- TASK
Copy down the listing below exactly. Do not include pictures.

- DATA TO USE

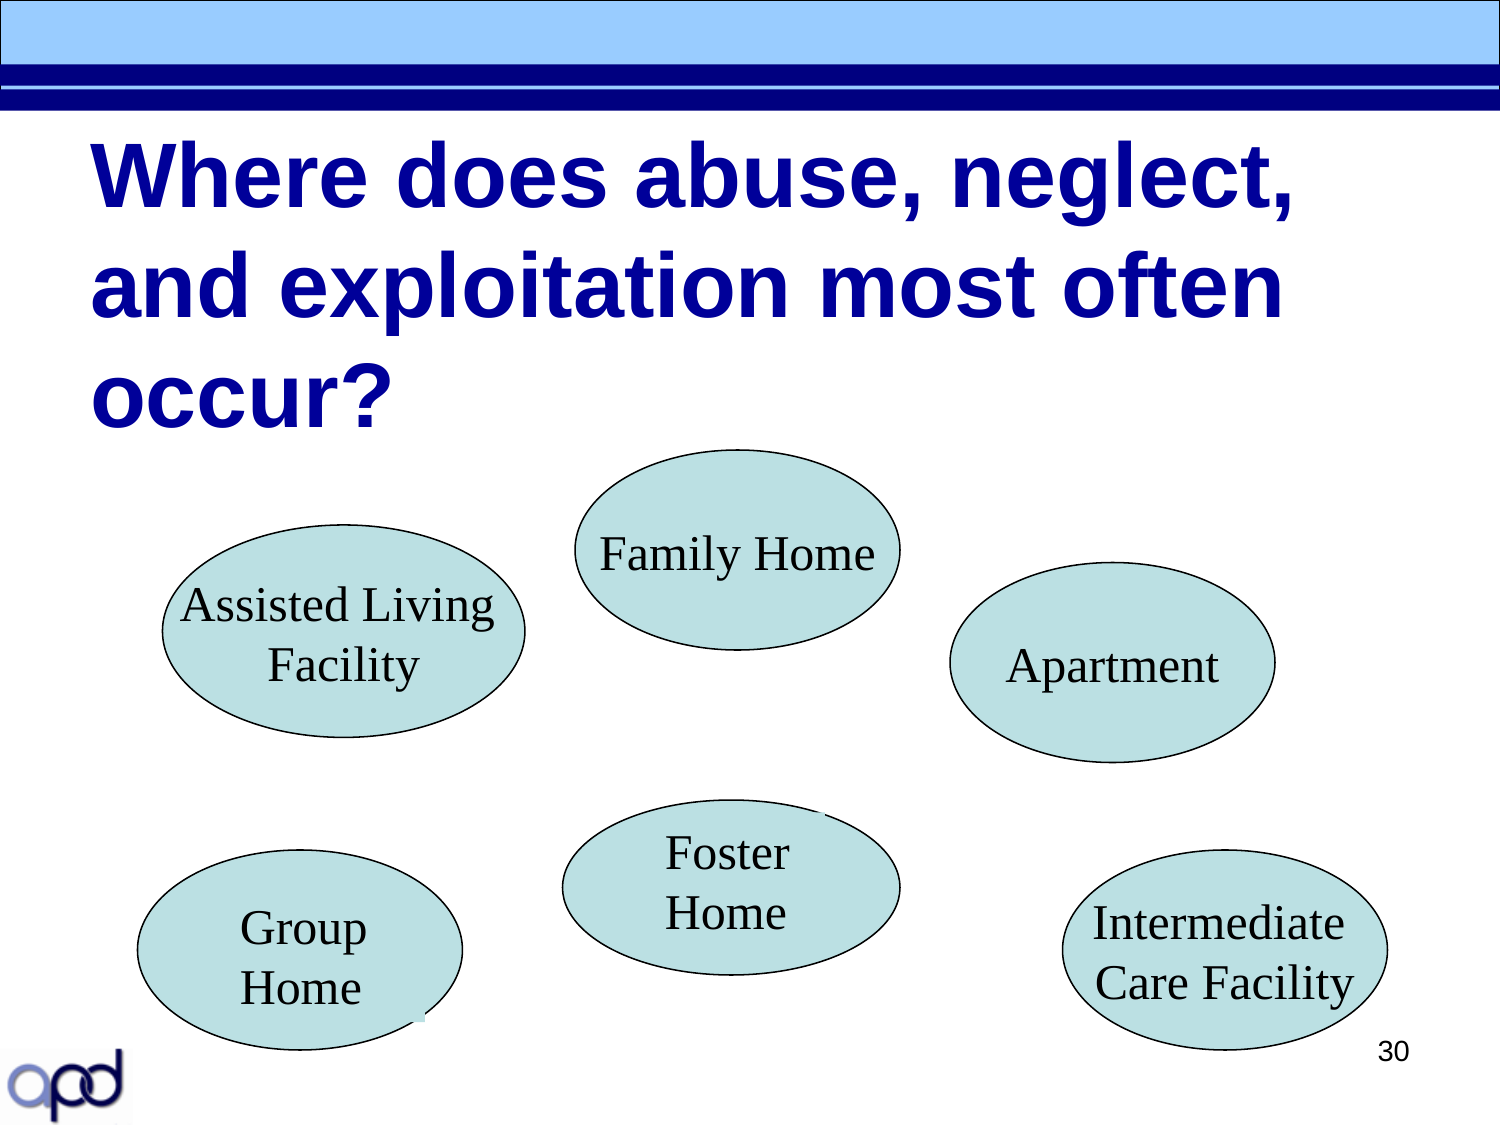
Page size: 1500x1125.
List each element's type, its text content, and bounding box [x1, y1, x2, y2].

text_box Intermediate Care Facility [1062, 849, 1388, 1051]
text_box Assisted Living Facility [162, 524, 525, 738]
picture [0, 1046, 133, 1125]
text_box [562, 800, 901, 976]
title Where does abuse, neglect, and exploitation most often occur? [74, 187, 1426, 376]
text_box Foster Home [650, 812, 825, 948]
text_box Apartment [950, 562, 1276, 763]
slide_number 30 [1074, 1024, 1426, 1103]
text_box Group Home [225, 887, 425, 1023]
text_box [137, 849, 463, 1051]
text_box Family Home [575, 450, 901, 651]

- EXPECTED OUTPUT
Page size: 1500x1125.
List each element's type, its text content, and bounding box [x1, y1, x2, y2].

text_box Intermediate Care Facility [1062, 849, 1388, 1051]
text_box Assisted Living Facility [162, 524, 525, 738]
picture [0, 1046, 133, 1125]
text_box [562, 800, 901, 976]
title Where does abuse, neglect, and exploitation most often occur? [74, 187, 1426, 376]
text_box Foster Home [650, 812, 825, 948]
text_box Apartment [950, 562, 1276, 763]
slide_number 30 [1074, 1024, 1426, 1103]
text_box Group Home [225, 887, 425, 1023]
text_box [137, 849, 463, 1051]
text_box Family Home [575, 450, 901, 651]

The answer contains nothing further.